Record extracts Block Start

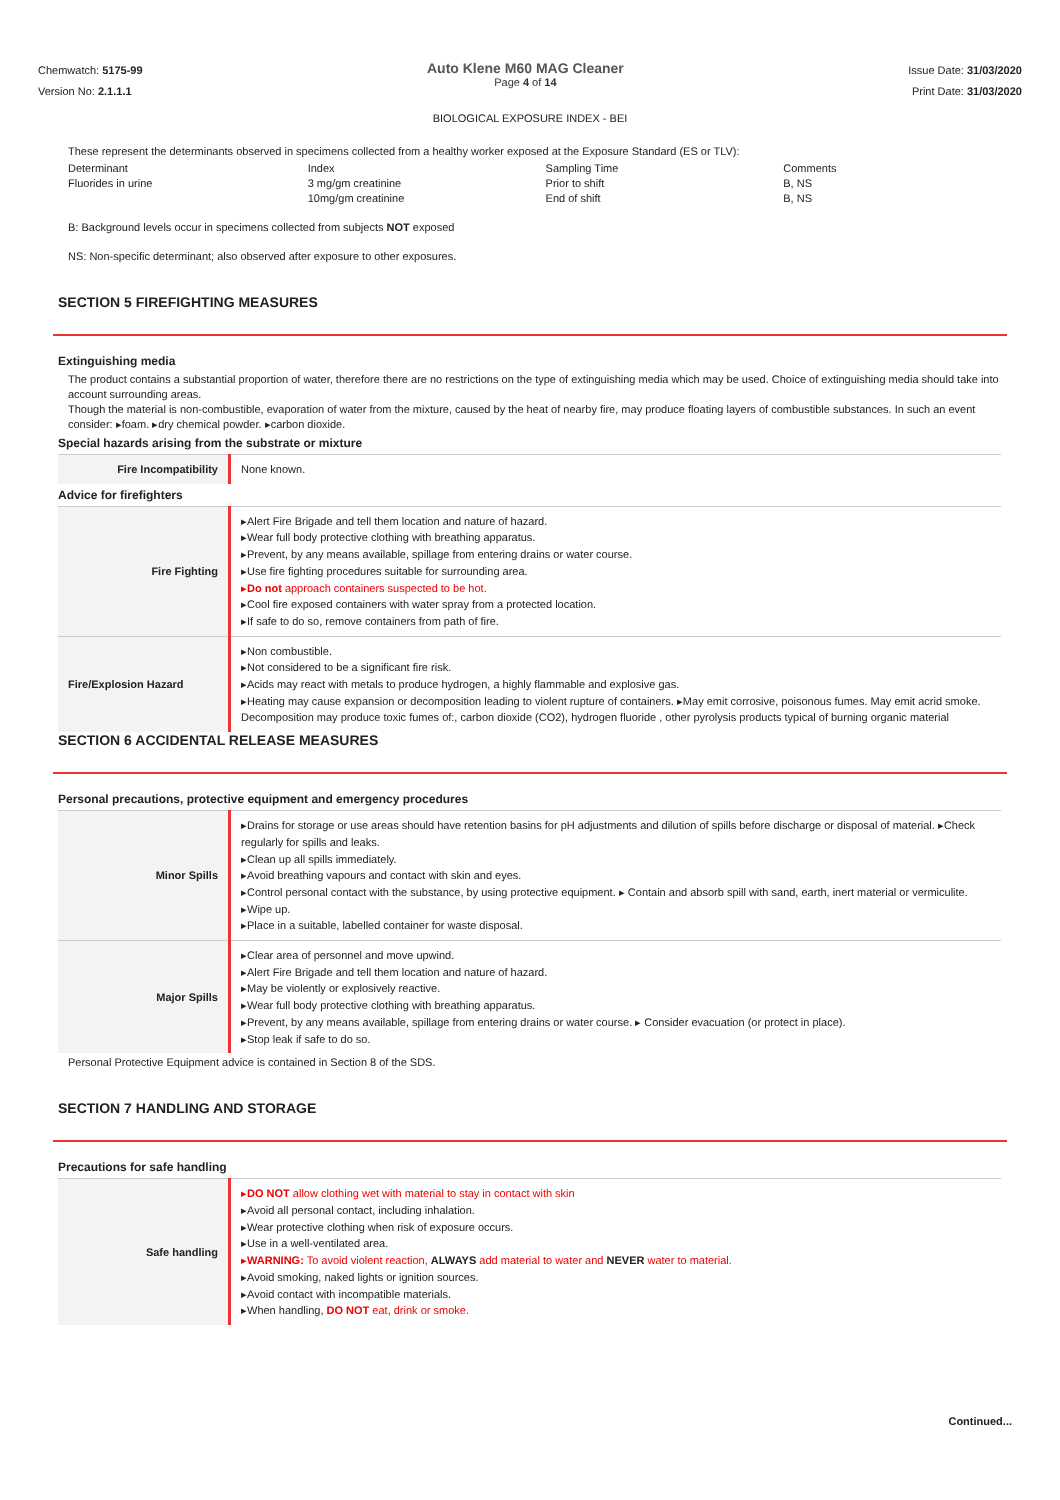Chemwatch: 5175-99
Version No: 2.1.1.1
Auto Klene M60 MAG Cleaner
Page 4 of 14
Issue Date: 31/03/2020
Print Date: 31/03/2020
BIOLOGICAL EXPOSURE INDEX - BEI
These represent the determinants observed in specimens collected from a healthy worker exposed at the Exposure Standard (ES or TLV):
| Determinant | Index | Sampling Time | Comments |
| Fluorides in urine | 3 mg/gm creatinine | Prior to shift | B, NS |
| | 10mg/gm creatinine | End of shift | B, NS |
B: Background levels occur in specimens collected from subjects NOT exposed
NS: Non-specific determinant; also observed after exposure to other exposures.
SECTION 5 FIREFIGHTING MEASURES
Extinguishing media
The product contains a substantial proportion of water, therefore there are no restrictions on the type of extinguishing media which may be used. Choice of extinguishing media should take into account surrounding areas.
Though the material is non-combustible, evaporation of water from the mixture, caused by the heat of nearby fire, may produce floating layers of combustible substances. In such an event consider: ▸foam. ▸dry chemical powder. ▸carbon dioxide.
Special hazards arising from the substrate or mixture
| Fire Incompatibility | None known. |
Advice for firefighters
| Fire Fighting | ▸Alert Fire Brigade and tell them location and nature of hazard. ▸Wear full body protective clothing with breathing apparatus. ▸Prevent, by any means available, spillage from entering drains or water course. ▸Use fire fighting procedures suitable for surrounding area. ▸ Do not approach containers suspected to be hot. ▸Cool fire exposed containers with water spray from a protected location. ▸If safe to do so, remove containers from path of fire. |
| Fire/Explosion Hazard | ▸Non combustible. ▸Not considered to be a significant fire risk. ▸Acids may react with metals to produce hydrogen, a highly flammable and explosive gas. ▸Heating may cause expansion or decomposition leading to violent rupture of containers. ▸May emit corrosive, poisonous fumes. May emit acrid smoke. Decomposition may produce toxic fumes of:, carbon dioxide (CO2), hydrogen fluoride , other pyrolysis products typical of burning organic material |
SECTION 6 ACCIDENTAL RELEASE MEASURES
Personal precautions, protective equipment and emergency procedures
| Minor Spills | ▸Drains for storage or use areas should have retention basins for pH adjustments and dilution of spills before discharge or disposal of material. ▸Check regularly for spills and leaks. ▸Clean up all spills immediately. ▸Avoid breathing vapours and contact with skin and eyes. ▸Control personal contact with the substance, by using protective equipment. ▸ Contain and absorb spill with sand, earth, inert material or vermiculite. ▸Wipe up. ▸Place in a suitable, labelled container for waste disposal. |
| Major Spills | ▸Clear area of personnel and move upwind. ▸Alert Fire Brigade and tell them location and nature of hazard. ▸May be violently or explosively reactive. ▸Wear full body protective clothing with breathing apparatus. ▸Prevent, by any means available, spillage from entering drains or water course. ▸ Consider evacuation (or protect in place). ▸Stop leak if safe to do so. |
Personal Protective Equipment advice is contained in Section 8 of the SDS.
SECTION 7 HANDLING AND STORAGE
Precautions for safe handling
| Safe handling | ▸ DO NOT allow clothing wet with material to stay in contact with skin ▸Avoid all personal contact, including inhalation. ▸Wear protective clothing when risk of exposure occurs. ▸Use in a well-ventilated area. ▸ WARNING: To avoid violent reaction, ALWAYS add material to water and NEVER water to material. ▸Avoid smoking, naked lights or ignition sources. ▸Avoid contact with incompatible materials. ▸When handling, DO NOT eat, drink or smoke. |
Continued...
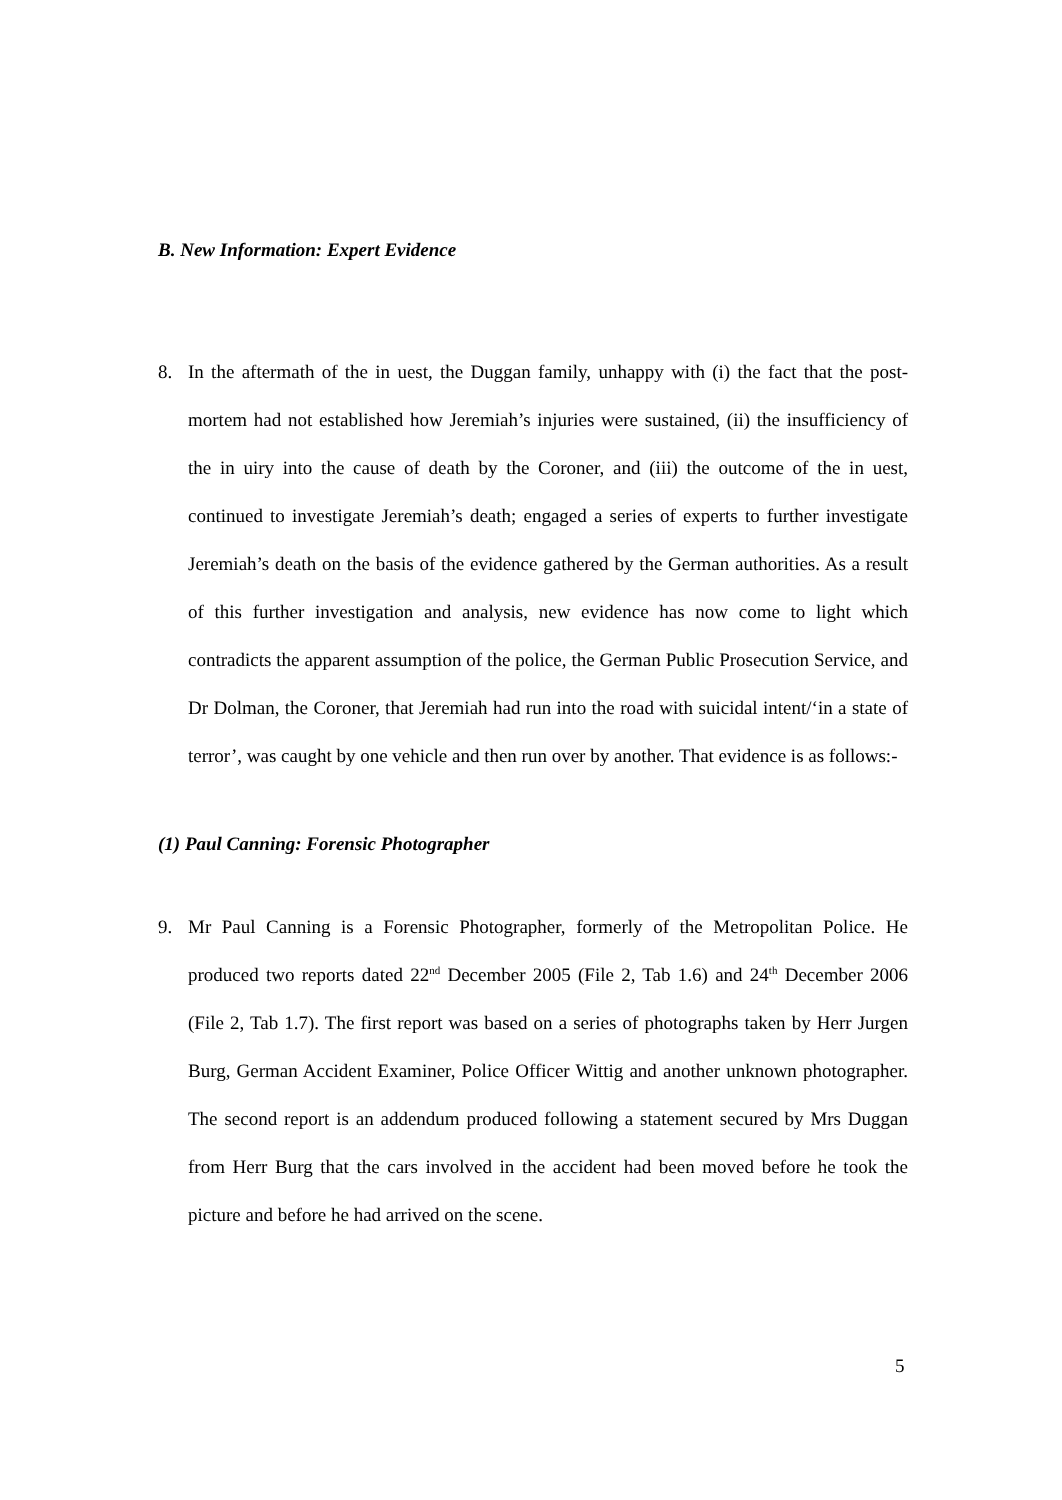B. New Information: Expert Evidence
8. In the aftermath of the in uest, the Duggan family, unhappy with (i) the fact that the post-mortem had not established how Jeremiah’s injuries were sustained, (ii) the insufficiency of the in uiry into the cause of death by the Coroner, and (iii) the outcome of the in uest, continued to investigate Jeremiah’s death; engaged a series of experts to further investigate Jeremiah’s death on the basis of the evidence gathered by the German authorities. As a result of this further investigation and analysis, new evidence has now come to light which contradicts the apparent assumption of the police, the German Public Prosecution Service, and Dr Dolman, the Coroner, that Jeremiah had run into the road with suicidal intent/‘in a state of terror’, was caught by one vehicle and then run over by another. That evidence is as follows:-
(1) Paul Canning: Forensic Photographer
9. Mr Paul Canning is a Forensic Photographer, formerly of the Metropolitan Police. He produced two reports dated 22<sup>nd</sup> December 2005 (File 2, Tab 1.6) and 24<sup>th</sup> December 2006 (File 2, Tab 1.7). The first report was based on a series of photographs taken by Herr Jurgen Burg, German Accident Examiner, Police Officer Wittig and another unknown photographer. The second report is an addendum produced following a statement secured by Mrs Duggan from Herr Burg that the cars involved in the accident had been moved before he took the picture and before he had arrived on the scene.
5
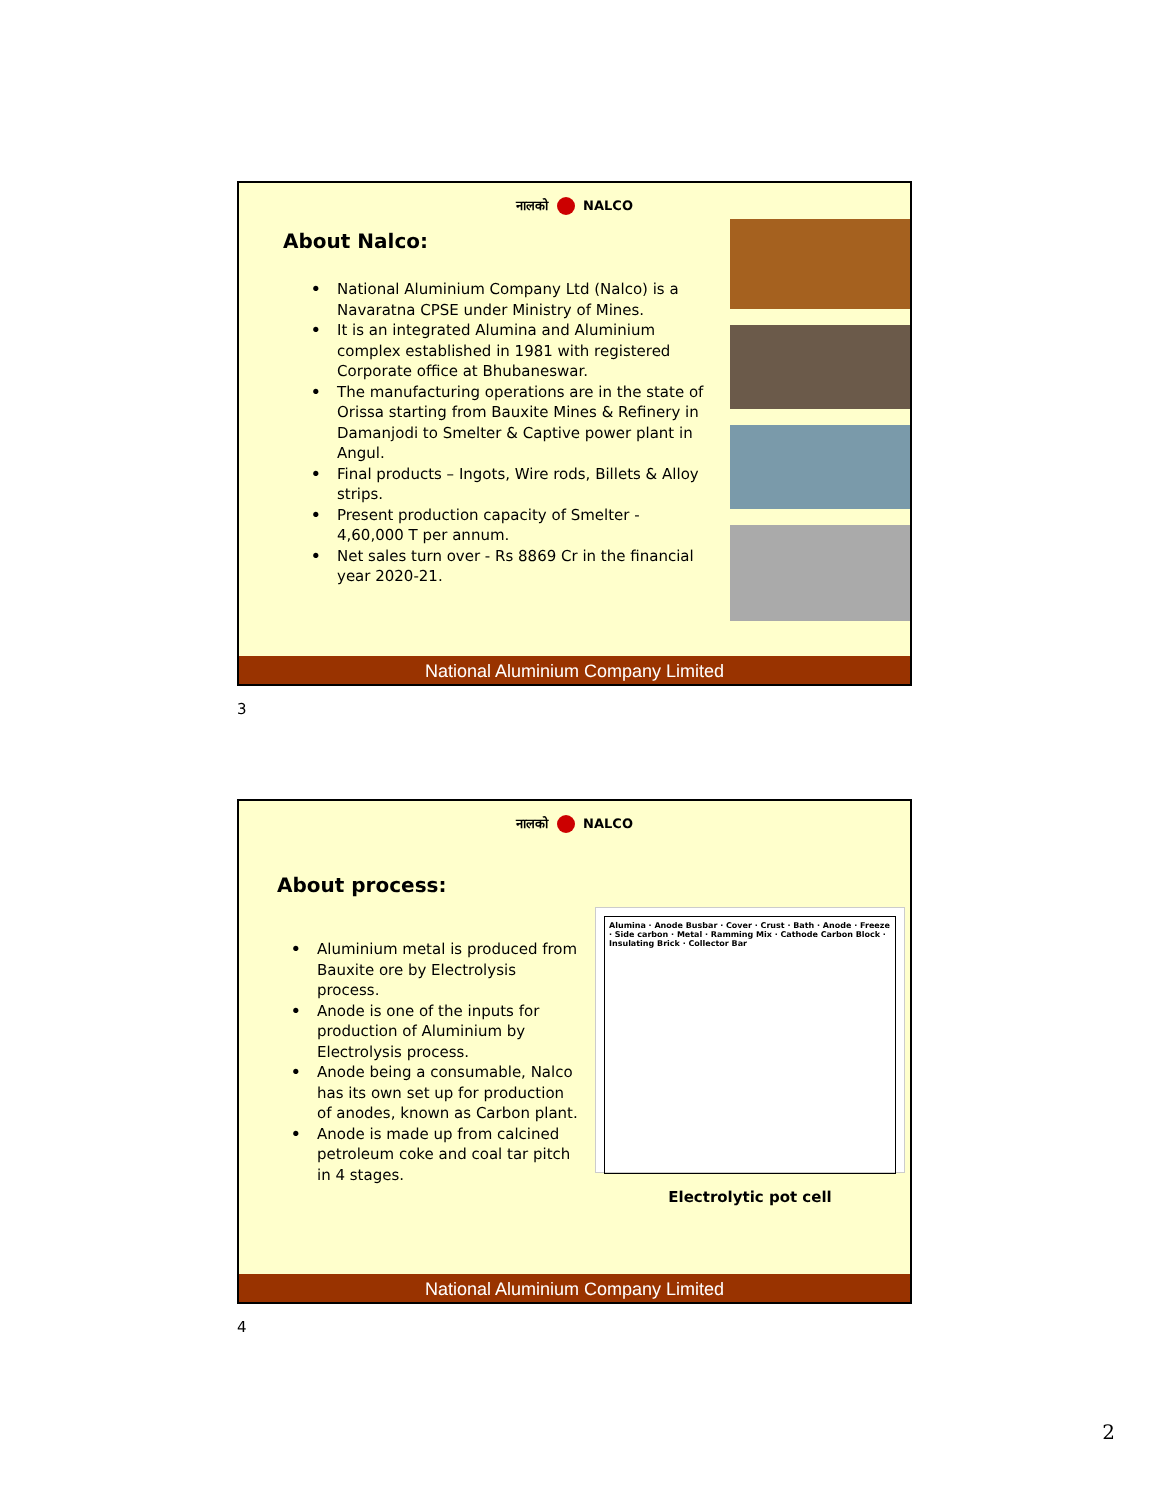नालको NALCO
About Nalco:
• National Aluminium Company Ltd (Nalco) is a Navaratna CPSE under Ministry of Mines.
• It is an integrated Alumina and Aluminium complex established in 1981 with registered Corporate office at Bhubaneswar.
• The manufacturing operations are in the state of Orissa starting from Bauxite Mines & Refinery in Damanjodi to Smelter & Captive power plant in Angul.
• Final products – Ingots, Wire rods, Billets & Alloy strips.
• Present production capacity of Smelter - 4,60,000 T per annum.
• Net sales turn over - Rs 8869 Cr in the financial year 2020-21.
National Aluminium Company Limited
3
नालको NALCO
About process:
• Aluminium metal is produced from Bauxite ore by Electrolysis process.
• Anode is one of the inputs for production of Aluminium by Electrolysis process.
• Anode being a consumable, Nalco has its own set up for production of anodes, known as Carbon plant.
• Anode is made up from calcined petroleum coke and coal tar pitch in 4 stages.
Alumina · Anode Busbar · Cover · Crust · Bath · Anode · Freeze · Side carbon · Metal · Ramming Mix · Cathode Carbon Block · Insulating Brick · Collector Bar
Electrolytic pot cell
National Aluminium Company Limited
4
2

Record extracts Block End

§ **What the task requires**: Exclude the pictures, then write out every record exactly as it stands.

§ **Expected output**:
Chemwatch: 5175-99
Version No: 2.1.1.1
Auto Klene M60 MAG Cleaner
Page 4 of 14
Issue Date: 31/03/2020
Print Date: 31/03/2020
BIOLOGICAL EXPOSURE INDEX - BEI
These represent the determinants observed in specimens collected from a healthy worker exposed at the Exposure Standard (ES or TLV):
| Determinant | Index | Sampling Time | Comments |
| Fluorides in urine | 3 mg/gm creatinine | Prior to shift | B, NS |
| | 10mg/gm creatinine | End of shift | B, NS |
B: Background levels occur in specimens collected from subjects NOT exposed
NS: Non-specific determinant; also observed after exposure to other exposures.
SECTION 5 FIREFIGHTING MEASURES
Extinguishing media
The product contains a substantial proportion of water, therefore there are no restrictions on the type of extinguishing media which may be used. Choice of extinguishing media should take into account surrounding areas.
Though the material is non-combustible, evaporation of water from the mixture, caused by the heat of nearby fire, may produce floating layers of combustible substances. In such an event consider: ▸foam. ▸dry chemical powder. ▸carbon dioxide.
Special hazards arising from the substrate or mixture
| Fire Incompatibility | None known. |
Advice for firefighters
| Fire Fighting | ▸Alert Fire Brigade and tell them location and nature of hazard. ▸Wear full body protective clothing with breathing apparatus. ▸Prevent, by any means available, spillage from entering drains or water course. ▸Use fire fighting procedures suitable for surrounding area. ▸ Do not approach containers suspected to be hot. ▸Cool fire exposed containers with water spray from a protected location. ▸If safe to do so, remove containers from path of fire. |
| Fire/Explosion Hazard | ▸Non combustible. ▸Not considered to be a significant fire risk. ▸Acids may react with metals to produce hydrogen, a highly flammable and explosive gas. ▸Heating may cause expansion or decomposition leading to violent rupture of containers. ▸May emit corrosive, poisonous fumes. May emit acrid smoke. Decomposition may produce toxic fumes of:, carbon dioxide (CO2), hydrogen fluoride , other pyrolysis products typical of burning organic material |
SECTION 6 ACCIDENTAL RELEASE MEASURES
Personal precautions, protective equipment and emergency procedures
| Minor Spills | ▸Drains for storage or use areas should have retention basins for pH adjustments and dilution of spills before discharge or disposal of material. ▸Check regularly for spills and leaks. ▸Clean up all spills immediately. ▸Avoid breathing vapours and contact with skin and eyes. ▸Control personal contact with the substance, by using protective equipment. ▸ Contain and absorb spill with sand, earth, inert material or vermiculite. ▸Wipe up. ▸Place in a suitable, labelled container for waste disposal. |
| Major Spills | ▸Clear area of personnel and move upwind. ▸Alert Fire Brigade and tell them location and nature of hazard. ▸May be violently or explosively reactive. ▸Wear full body protective clothing with breathing apparatus. ▸Prevent, by any means available, spillage from entering drains or water course. ▸ Consider evacuation (or protect in place). ▸Stop leak if safe to do so. |
Personal Protective Equipment advice is contained in Section 8 of the SDS.
SECTION 7 HANDLING AND STORAGE
Precautions for safe handling
| Safe handling | ▸ DO NOT allow clothing wet with material to stay in contact with skin ▸Avoid all personal contact, including inhalation. ▸Wear protective clothing when risk of exposure occurs. ▸Use in a well-ventilated area. ▸ WARNING: To avoid violent reaction, ALWAYS add material to water and NEVER water to material. ▸Avoid smoking, naked lights or ignition sources. ▸Avoid contact with incompatible materials. ▸When handling, DO NOT eat, drink or smoke. |
Continued...
B. New Information: Expert Evidence
8. In the aftermath of the in uest, the Duggan family, unhappy with (i) the fact that the post-mortem had not established how Jeremiah’s injuries were sustained, (ii) the insufficiency of the in uiry into the cause of death by the Coroner, and (iii) the outcome of the in uest, continued to investigate Jeremiah’s death; engaged a series of experts to further investigate Jeremiah’s death on the basis of the evidence gathered by the German authorities. As a result of this further investigation and analysis, new evidence has now come to light which contradicts the apparent assumption of the police, the German Public Prosecution Service, and Dr Dolman, the Coroner, that Jeremiah had run into the road with suicidal intent/‘in a state of terror’, was caught by one vehicle and then run over by another. That evidence is as follows:-
(1) Paul Canning: Forensic Photographer
9. Mr Paul Canning is a Forensic Photographer, formerly of the Metropolitan Police. He produced two reports dated 22<sup>nd</sup> December 2005 (File 2, Tab 1.6) and 24<sup>th</sup> December 2006 (File 2, Tab 1.7). The first report was based on a series of photographs taken by Herr Jurgen Burg, German Accident Examiner, Police Officer Wittig and another unknown photographer. The second report is an addendum produced following a statement secured by Mrs Duggan from Herr Burg that the cars involved in the accident had been moved before he took the picture and before he had arrived on the scene.
5
नालको NALCO
About Nalco:
• National Aluminium Company Ltd (Nalco) is a Navaratna CPSE under Ministry of Mines.
• It is an integrated Alumina and Aluminium complex established in 1981 with registered Corporate office at Bhubaneswar.
• The manufacturing operations are in the state of Orissa starting from Bauxite Mines & Refinery in Damanjodi to Smelter & Captive power plant in Angul.
• Final products – Ingots, Wire rods, Billets & Alloy strips.
• Present production capacity of Smelter - 4,60,000 T per annum.
• Net sales turn over - Rs 8869 Cr in the financial year 2020-21.
National Aluminium Company Limited
3
नालको NALCO
About process:
• Aluminium metal is produced from Bauxite ore by Electrolysis process.
• Anode is one of the inputs for production of Aluminium by Electrolysis process.
• Anode being a consumable, Nalco has its own set up for production of anodes, known as Carbon plant.
• Anode is made up from calcined petroleum coke and coal tar pitch in 4 stages.
Alumina · Anode Busbar · Cover · Crust · Bath · Anode · Freeze · Side carbon · Metal · Ramming Mix · Cathode Carbon Block · Insulating Brick · Collector Bar
Electrolytic pot cell
National Aluminium Company Limited
4
2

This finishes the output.